(Circuit design data)
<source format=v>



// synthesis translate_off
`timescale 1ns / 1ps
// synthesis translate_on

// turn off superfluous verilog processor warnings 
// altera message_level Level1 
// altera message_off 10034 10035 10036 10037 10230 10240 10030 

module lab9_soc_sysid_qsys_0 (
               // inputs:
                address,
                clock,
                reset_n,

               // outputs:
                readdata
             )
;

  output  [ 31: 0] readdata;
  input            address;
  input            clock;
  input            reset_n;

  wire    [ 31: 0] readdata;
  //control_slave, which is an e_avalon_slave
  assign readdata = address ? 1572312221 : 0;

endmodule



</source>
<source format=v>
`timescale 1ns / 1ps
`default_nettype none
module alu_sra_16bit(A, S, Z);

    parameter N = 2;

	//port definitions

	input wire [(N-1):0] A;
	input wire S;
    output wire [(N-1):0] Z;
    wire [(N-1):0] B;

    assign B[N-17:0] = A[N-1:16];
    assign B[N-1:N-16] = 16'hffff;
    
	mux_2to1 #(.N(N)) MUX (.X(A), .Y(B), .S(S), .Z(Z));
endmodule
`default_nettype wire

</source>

==

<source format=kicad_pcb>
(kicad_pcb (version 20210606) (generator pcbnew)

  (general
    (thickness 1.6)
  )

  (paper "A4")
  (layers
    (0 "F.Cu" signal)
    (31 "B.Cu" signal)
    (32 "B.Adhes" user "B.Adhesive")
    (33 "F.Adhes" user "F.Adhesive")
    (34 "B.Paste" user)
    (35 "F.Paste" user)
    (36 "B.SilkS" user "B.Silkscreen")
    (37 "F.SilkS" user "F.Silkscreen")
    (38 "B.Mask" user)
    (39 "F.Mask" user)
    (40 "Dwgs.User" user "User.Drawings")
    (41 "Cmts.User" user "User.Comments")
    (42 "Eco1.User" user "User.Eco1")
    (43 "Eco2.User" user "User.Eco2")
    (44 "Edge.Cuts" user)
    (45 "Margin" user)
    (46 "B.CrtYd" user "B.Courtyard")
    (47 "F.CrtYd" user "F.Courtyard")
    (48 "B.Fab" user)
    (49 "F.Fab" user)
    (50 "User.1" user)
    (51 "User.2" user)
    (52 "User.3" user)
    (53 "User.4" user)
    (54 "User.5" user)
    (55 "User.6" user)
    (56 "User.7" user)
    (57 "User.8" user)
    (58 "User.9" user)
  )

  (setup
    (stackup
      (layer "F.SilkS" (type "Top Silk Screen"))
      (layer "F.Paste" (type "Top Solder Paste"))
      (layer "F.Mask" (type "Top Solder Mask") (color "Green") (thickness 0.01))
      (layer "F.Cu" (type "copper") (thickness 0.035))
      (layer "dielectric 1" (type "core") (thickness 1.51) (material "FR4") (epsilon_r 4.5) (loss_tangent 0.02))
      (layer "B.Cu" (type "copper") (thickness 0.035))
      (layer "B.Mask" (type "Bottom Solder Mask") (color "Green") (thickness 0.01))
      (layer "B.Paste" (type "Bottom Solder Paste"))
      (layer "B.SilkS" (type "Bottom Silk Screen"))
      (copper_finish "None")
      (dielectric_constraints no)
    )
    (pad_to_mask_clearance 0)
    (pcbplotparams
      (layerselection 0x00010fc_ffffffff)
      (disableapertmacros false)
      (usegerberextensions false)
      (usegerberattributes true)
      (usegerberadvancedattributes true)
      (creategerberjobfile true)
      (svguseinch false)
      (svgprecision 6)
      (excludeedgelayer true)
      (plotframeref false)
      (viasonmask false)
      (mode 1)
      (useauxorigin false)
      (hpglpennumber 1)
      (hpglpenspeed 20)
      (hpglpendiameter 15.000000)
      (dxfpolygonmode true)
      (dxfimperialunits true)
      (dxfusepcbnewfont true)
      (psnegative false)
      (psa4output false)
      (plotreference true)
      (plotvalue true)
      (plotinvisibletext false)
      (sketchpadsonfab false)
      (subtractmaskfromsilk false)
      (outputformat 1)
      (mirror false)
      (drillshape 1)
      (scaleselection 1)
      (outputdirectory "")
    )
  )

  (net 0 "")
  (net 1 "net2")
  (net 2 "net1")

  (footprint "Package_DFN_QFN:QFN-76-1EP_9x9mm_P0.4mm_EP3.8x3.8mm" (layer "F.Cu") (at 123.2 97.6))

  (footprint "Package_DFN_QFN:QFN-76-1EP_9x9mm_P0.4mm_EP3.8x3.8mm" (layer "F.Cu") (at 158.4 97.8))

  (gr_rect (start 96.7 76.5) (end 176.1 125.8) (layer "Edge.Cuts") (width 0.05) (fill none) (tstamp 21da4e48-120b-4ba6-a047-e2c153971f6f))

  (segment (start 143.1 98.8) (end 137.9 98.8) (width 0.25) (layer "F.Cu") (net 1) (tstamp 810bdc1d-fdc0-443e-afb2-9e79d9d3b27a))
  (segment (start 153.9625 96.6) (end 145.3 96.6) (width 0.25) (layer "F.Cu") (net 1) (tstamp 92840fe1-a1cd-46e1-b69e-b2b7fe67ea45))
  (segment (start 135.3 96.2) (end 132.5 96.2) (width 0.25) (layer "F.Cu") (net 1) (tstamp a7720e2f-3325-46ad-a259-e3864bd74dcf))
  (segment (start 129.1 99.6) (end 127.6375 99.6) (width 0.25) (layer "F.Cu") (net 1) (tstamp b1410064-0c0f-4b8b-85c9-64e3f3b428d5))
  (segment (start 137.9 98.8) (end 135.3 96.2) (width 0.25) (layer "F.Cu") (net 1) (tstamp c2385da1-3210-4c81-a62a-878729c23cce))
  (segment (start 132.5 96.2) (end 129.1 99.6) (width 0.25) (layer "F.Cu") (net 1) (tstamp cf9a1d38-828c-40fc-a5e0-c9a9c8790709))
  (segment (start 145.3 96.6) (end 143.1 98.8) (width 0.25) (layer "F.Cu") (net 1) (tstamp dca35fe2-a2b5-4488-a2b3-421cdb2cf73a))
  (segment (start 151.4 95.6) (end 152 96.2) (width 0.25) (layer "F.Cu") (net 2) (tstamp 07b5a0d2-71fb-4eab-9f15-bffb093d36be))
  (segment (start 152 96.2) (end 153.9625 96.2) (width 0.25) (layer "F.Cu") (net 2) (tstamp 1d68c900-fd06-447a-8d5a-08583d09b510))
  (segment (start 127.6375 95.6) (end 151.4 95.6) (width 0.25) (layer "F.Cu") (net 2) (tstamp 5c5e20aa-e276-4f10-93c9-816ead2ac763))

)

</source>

---

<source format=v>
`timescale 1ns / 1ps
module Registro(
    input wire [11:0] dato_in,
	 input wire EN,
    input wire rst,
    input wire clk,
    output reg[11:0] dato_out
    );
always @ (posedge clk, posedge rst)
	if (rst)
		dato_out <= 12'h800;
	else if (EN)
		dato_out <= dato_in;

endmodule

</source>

ACTIVITY:
Only a number is asked for here: the count of lines in the records that hold "Solder".

EXERCISE SOLUTION:
4